-- EXTRACTED DATA --
────────────────────────────────────────
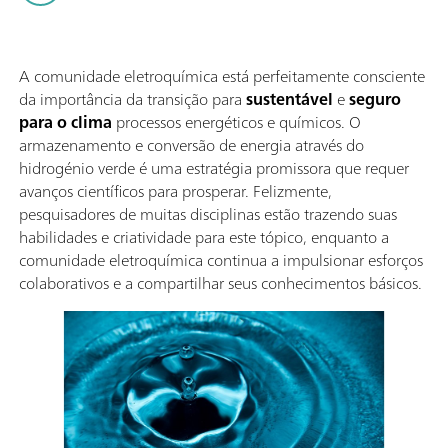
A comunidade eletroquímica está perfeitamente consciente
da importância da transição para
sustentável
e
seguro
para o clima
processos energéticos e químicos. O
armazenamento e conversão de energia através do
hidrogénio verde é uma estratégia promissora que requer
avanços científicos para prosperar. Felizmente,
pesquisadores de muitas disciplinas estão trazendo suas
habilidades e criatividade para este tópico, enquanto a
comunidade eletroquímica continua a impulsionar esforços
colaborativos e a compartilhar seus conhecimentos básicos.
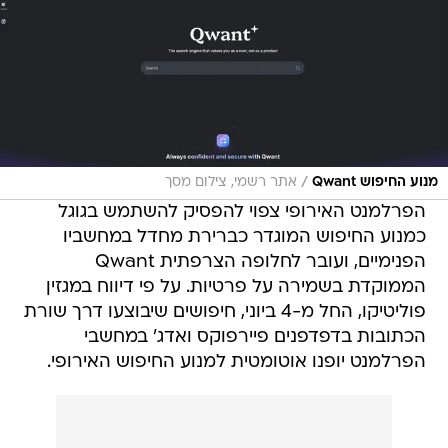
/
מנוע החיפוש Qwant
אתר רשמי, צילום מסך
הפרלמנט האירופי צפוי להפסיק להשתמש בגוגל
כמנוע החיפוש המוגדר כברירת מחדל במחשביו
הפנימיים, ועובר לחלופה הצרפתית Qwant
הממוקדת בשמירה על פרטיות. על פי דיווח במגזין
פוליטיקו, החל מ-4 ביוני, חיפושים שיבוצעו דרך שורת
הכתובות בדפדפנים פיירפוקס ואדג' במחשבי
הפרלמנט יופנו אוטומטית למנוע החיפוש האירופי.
────────────────────────────────────────
-- ASSIGNED TASK --
Return the text read from each of the records above, keeping every line and line break unchanged, and leave the pictures out of your answer.

-- RESULT --
A comunidade eletroquímica está perfeitamente consciente
da importância da transição para
sustentável
e
seguro
para o clima
processos energéticos e químicos. O
armazenamento e conversão de energia através do
hidrogénio verde é uma estratégia promissora que requer
avanços científicos para prosperar. Felizmente,
pesquisadores de muitas disciplinas estão trazendo suas
habilidades e criatividade para este tópico, enquanto a
comunidade eletroquímica continua a impulsionar esforços
colaborativos e a compartilhar seus conhecimentos básicos.
/
מנוע החיפוש Qwant
אתר רשמי, צילום מסך
הפרלמנט האירופי צפוי להפסיק להשתמש בגוגל
כמנוע החיפוש המוגדר כברירת מחדל במחשביו
הפנימיים, ועובר לחלופה הצרפתית Qwant
הממוקדת בשמירה על פרטיות. על פי דיווח במגזין
פוליטיקו, החל מ-4 ביוני, חיפושים שיבוצעו דרך שורת
הכתובות בדפדפנים פיירפוקס ואדג' במחשבי
הפרלמנט יופנו אוטומטית למנוע החיפוש האירופי.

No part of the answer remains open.